Extracted data entries:
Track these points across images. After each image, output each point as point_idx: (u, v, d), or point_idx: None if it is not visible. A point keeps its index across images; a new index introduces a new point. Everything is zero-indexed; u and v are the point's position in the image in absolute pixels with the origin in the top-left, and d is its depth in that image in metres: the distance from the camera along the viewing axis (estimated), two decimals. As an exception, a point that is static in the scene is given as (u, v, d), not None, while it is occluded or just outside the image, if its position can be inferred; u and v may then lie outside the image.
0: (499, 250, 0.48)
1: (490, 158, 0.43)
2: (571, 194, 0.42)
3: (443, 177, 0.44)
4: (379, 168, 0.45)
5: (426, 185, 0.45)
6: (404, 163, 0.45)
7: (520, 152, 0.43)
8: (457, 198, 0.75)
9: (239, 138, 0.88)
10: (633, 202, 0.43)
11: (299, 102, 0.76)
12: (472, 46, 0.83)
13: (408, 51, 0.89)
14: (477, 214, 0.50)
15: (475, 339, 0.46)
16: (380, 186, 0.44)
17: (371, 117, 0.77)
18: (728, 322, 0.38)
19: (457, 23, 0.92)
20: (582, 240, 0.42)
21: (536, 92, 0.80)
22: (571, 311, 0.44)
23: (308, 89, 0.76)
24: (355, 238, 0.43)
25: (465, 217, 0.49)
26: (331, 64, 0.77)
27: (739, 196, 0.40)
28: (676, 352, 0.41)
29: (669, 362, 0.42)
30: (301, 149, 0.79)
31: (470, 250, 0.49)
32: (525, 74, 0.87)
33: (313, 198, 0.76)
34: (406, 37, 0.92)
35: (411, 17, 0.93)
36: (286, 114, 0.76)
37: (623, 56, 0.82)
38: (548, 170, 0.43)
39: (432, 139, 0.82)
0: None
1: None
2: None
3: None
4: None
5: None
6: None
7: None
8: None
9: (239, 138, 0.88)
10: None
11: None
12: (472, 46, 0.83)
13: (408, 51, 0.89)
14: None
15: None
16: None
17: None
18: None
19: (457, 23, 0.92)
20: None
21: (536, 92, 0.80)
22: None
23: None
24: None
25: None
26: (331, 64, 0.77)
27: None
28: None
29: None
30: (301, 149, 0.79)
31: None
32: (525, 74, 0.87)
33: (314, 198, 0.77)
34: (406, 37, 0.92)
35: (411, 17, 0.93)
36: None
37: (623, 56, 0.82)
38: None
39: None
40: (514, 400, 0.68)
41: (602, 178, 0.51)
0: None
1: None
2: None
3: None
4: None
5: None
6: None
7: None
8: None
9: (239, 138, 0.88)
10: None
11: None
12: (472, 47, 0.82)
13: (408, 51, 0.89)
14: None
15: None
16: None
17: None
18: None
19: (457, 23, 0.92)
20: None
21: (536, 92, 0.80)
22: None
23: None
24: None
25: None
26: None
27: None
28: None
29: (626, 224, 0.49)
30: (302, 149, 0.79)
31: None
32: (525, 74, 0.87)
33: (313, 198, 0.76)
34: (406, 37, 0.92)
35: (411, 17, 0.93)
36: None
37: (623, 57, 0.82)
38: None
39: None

THE PROBLEM >> Retype each line above, keeping every character.

ANSWER SECTION >>
Track these points across images. After each image, output each point as point_idx: (u, v, d), or point_idx: None if it is not visible. A point keeps its index across images; a new index introduces a new point. Everything is zero-indexed; u and v are the point's position in the image in absolute pixels with the origin in the top-left, and d is its depth in that image in metres: the distance from the camera along the viewing axis (estimated), two decimals. As an exception, a point that is static in the scene is given as (u, v, d), not None, while it is occluded or just outside the image, if its position can be inferred; u and v may then lie outside the image.
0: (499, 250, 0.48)
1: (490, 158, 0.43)
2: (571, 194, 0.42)
3: (443, 177, 0.44)
4: (379, 168, 0.45)
5: (426, 185, 0.45)
6: (404, 163, 0.45)
7: (520, 152, 0.43)
8: (457, 198, 0.75)
9: (239, 138, 0.88)
10: (633, 202, 0.43)
11: (299, 102, 0.76)
12: (472, 46, 0.83)
13: (408, 51, 0.89)
14: (477, 214, 0.50)
15: (475, 339, 0.46)
16: (380, 186, 0.44)
17: (371, 117, 0.77)
18: (728, 322, 0.38)
19: (457, 23, 0.92)
20: (582, 240, 0.42)
21: (536, 92, 0.80)
22: (571, 311, 0.44)
23: (308, 89, 0.76)
24: (355, 238, 0.43)
25: (465, 217, 0.49)
26: (331, 64, 0.77)
27: (739, 196, 0.40)
28: (676, 352, 0.41)
29: (669, 362, 0.42)
30: (301, 149, 0.79)
31: (470, 250, 0.49)
32: (525, 74, 0.87)
33: (313, 198, 0.76)
34: (406, 37, 0.92)
35: (411, 17, 0.93)
36: (286, 114, 0.76)
37: (623, 56, 0.82)
38: (548, 170, 0.43)
39: (432, 139, 0.82)
0: None
1: None
2: None
3: None
4: None
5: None
6: None
7: None
8: None
9: (239, 138, 0.88)
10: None
11: None
12: (472, 46, 0.83)
13: (408, 51, 0.89)
14: None
15: None
16: None
17: None
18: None
19: (457, 23, 0.92)
20: None
21: (536, 92, 0.80)
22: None
23: None
24: None
25: None
26: (331, 64, 0.77)
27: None
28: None
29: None
30: (301, 149, 0.79)
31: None
32: (525, 74, 0.87)
33: (314, 198, 0.77)
34: (406, 37, 0.92)
35: (411, 17, 0.93)
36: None
37: (623, 56, 0.82)
38: None
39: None
40: (514, 400, 0.68)
41: (602, 178, 0.51)
0: None
1: None
2: None
3: None
4: None
5: None
6: None
7: None
8: None
9: (239, 138, 0.88)
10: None
11: None
12: (472, 47, 0.82)
13: (408, 51, 0.89)
14: None
15: None
16: None
17: None
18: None
19: (457, 23, 0.92)
20: None
21: (536, 92, 0.80)
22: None
23: None
24: None
25: None
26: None
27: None
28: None
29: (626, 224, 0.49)
30: (302, 149, 0.79)
31: None
32: (525, 74, 0.87)
33: (313, 198, 0.76)
34: (406, 37, 0.92)
35: (411, 17, 0.93)
36: None
37: (623, 57, 0.82)
38: None
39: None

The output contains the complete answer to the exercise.